* **PROBLEM**:
Keep only the lines of the material below that contain the word "nose". Copy those lines.

* **SOURCE INFORMATION**:
◆ ◆ ◆ ◆ ◆ ◆ ◆

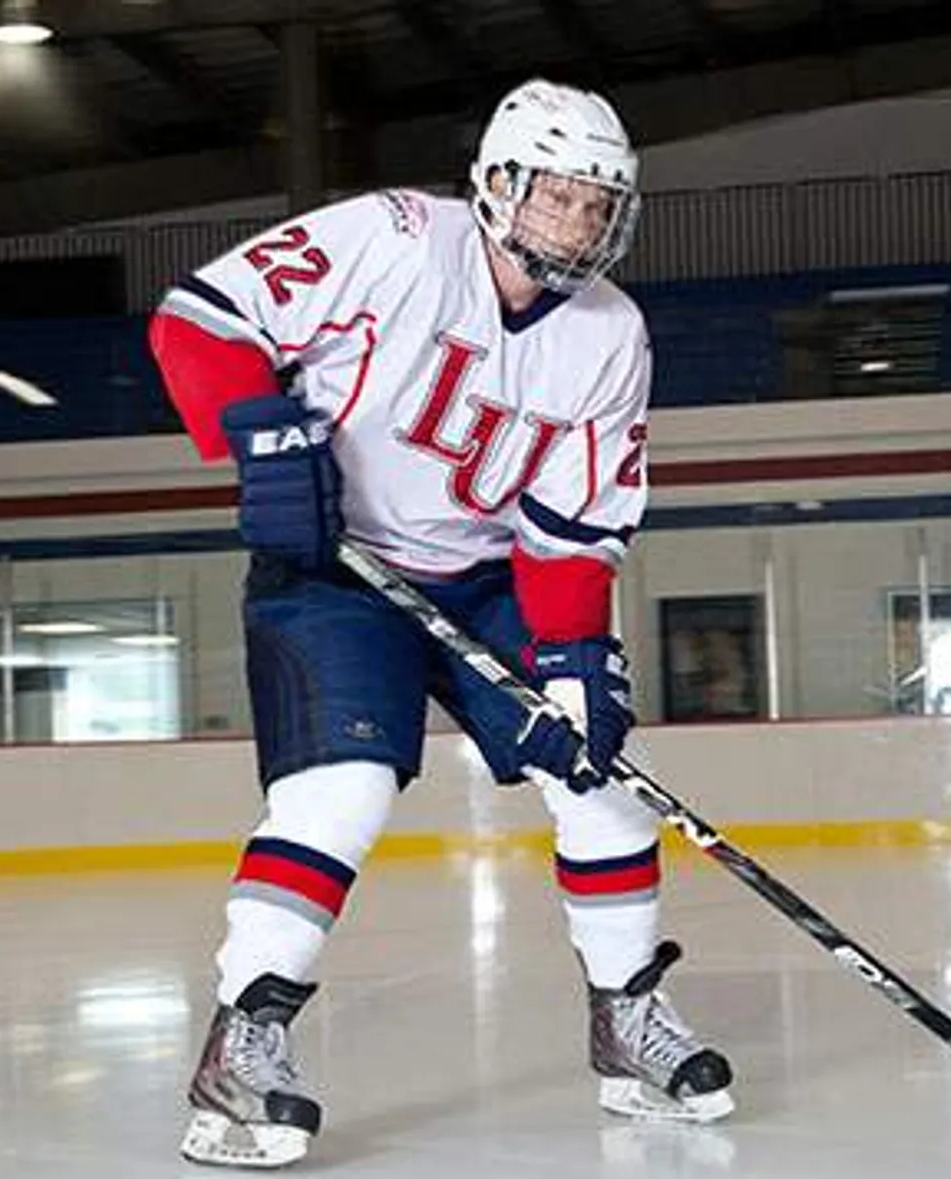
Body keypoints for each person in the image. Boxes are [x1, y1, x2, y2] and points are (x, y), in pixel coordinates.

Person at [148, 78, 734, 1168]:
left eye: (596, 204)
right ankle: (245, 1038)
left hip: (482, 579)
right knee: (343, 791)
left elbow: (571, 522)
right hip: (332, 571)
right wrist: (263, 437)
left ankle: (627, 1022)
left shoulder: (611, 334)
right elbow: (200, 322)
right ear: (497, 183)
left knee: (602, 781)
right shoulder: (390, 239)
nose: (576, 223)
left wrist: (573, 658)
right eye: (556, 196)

◆ ◆ ◆ ◆ ◆ ◆ ◆

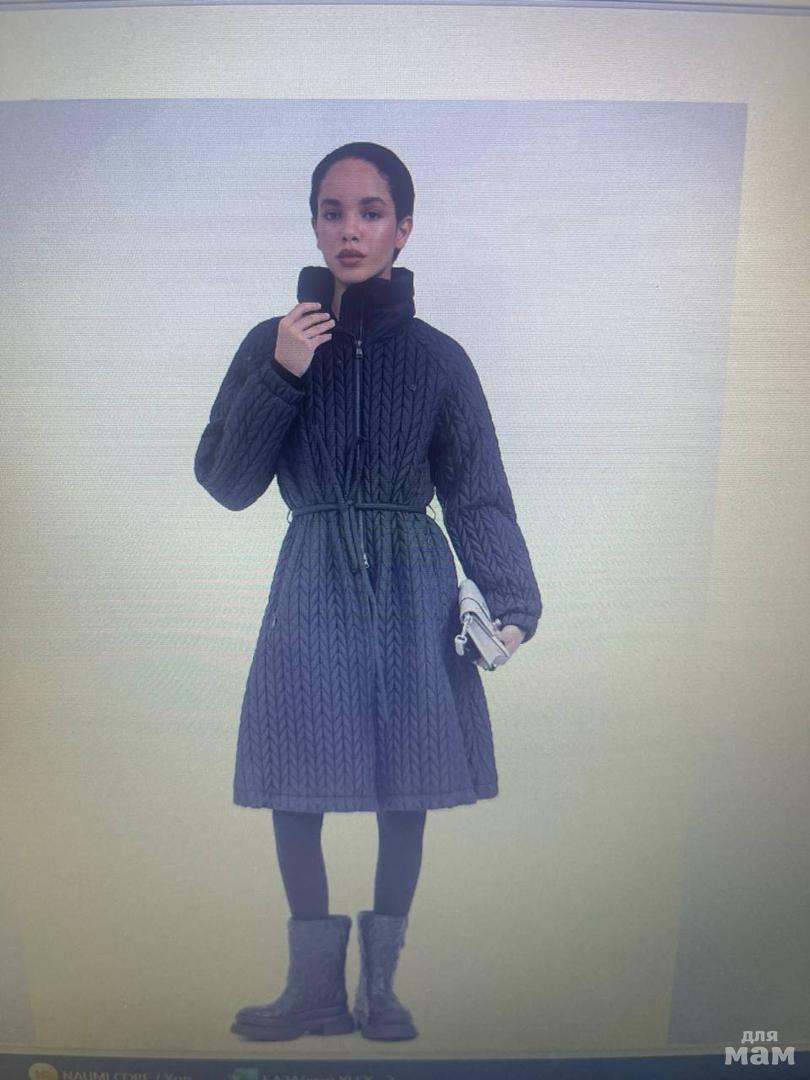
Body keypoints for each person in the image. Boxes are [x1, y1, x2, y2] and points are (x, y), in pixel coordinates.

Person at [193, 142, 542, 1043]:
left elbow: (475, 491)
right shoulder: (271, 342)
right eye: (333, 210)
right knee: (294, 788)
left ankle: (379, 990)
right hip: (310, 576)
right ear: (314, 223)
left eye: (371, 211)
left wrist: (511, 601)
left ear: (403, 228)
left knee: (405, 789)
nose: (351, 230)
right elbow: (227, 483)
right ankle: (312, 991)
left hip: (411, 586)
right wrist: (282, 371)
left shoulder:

◆ ◆ ◆ ◆ ◆ ◆ ◆

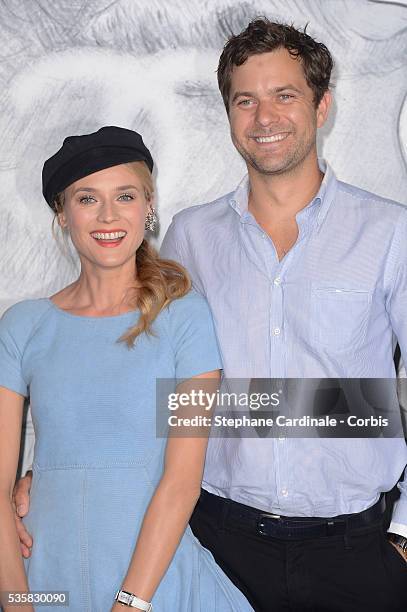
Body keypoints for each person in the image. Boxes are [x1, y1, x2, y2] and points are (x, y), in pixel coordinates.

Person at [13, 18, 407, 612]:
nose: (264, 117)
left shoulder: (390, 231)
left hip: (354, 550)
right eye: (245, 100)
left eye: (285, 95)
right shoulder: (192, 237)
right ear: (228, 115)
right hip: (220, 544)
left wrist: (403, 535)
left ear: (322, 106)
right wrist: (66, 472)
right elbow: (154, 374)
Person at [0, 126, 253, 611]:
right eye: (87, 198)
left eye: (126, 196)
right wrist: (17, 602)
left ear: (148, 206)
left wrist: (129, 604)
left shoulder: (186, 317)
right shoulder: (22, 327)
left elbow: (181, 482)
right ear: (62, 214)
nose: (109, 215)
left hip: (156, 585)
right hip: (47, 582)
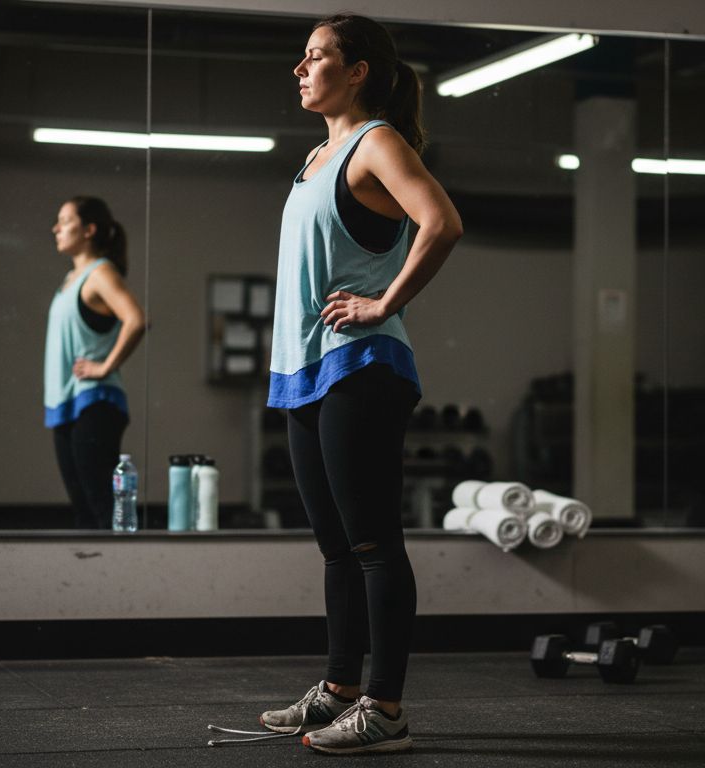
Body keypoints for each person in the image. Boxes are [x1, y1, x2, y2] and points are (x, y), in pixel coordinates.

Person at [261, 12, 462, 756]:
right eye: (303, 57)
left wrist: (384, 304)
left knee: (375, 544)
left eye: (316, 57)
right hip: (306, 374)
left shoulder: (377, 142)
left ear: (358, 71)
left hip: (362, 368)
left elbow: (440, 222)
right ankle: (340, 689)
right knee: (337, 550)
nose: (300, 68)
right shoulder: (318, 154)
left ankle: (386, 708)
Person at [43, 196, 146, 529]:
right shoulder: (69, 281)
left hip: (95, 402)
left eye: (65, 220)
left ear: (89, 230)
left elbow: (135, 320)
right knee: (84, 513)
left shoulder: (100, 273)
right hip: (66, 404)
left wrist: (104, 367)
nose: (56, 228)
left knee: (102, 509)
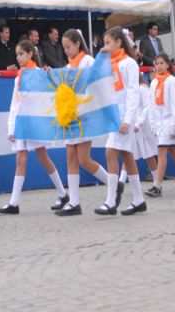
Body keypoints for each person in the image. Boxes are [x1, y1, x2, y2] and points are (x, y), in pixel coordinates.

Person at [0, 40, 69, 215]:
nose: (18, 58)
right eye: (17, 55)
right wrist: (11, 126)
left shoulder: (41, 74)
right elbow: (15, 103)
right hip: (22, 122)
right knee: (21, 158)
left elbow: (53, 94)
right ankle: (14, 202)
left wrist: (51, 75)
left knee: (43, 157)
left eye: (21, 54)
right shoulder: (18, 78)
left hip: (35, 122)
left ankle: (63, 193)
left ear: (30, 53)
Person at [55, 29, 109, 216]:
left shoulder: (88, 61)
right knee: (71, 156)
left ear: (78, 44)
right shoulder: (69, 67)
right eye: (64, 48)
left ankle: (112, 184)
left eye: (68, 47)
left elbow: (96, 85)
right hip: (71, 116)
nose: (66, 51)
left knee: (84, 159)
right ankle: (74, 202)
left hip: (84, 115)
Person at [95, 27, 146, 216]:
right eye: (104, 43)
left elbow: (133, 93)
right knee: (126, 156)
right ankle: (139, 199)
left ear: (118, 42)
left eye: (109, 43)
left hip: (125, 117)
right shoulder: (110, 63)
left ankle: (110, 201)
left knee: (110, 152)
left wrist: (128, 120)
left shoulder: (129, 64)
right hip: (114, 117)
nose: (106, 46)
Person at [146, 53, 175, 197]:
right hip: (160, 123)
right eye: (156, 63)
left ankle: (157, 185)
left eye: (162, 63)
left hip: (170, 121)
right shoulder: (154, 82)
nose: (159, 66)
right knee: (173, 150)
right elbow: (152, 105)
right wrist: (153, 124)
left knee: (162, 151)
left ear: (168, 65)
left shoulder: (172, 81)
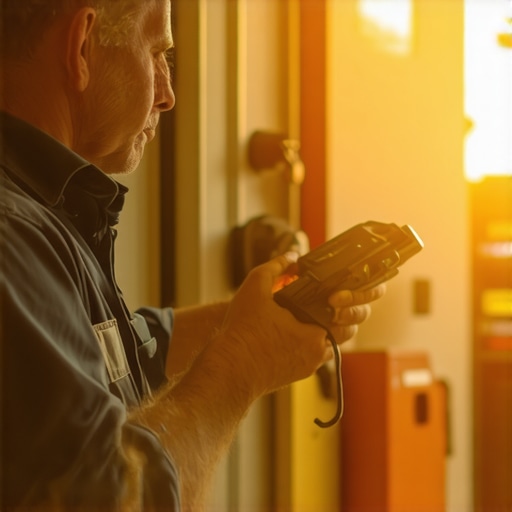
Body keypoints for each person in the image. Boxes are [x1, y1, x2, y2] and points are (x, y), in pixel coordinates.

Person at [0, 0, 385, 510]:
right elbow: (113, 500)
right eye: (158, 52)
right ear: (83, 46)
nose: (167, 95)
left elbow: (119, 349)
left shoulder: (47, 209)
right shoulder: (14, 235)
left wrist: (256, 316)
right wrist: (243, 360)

◆ ◆ ◆ ◆ ◆ ◆ ◆

* **TASK ANSWER**:
nose: (576, 223)
nose: (351, 230)
nose: (264, 117)
nose: (109, 215)
nose: (300, 68)
nose: (56, 228)
nose: (18, 58)
nose: (66, 51)
nose: (106, 46)
nose: (159, 66)
nose: (167, 95)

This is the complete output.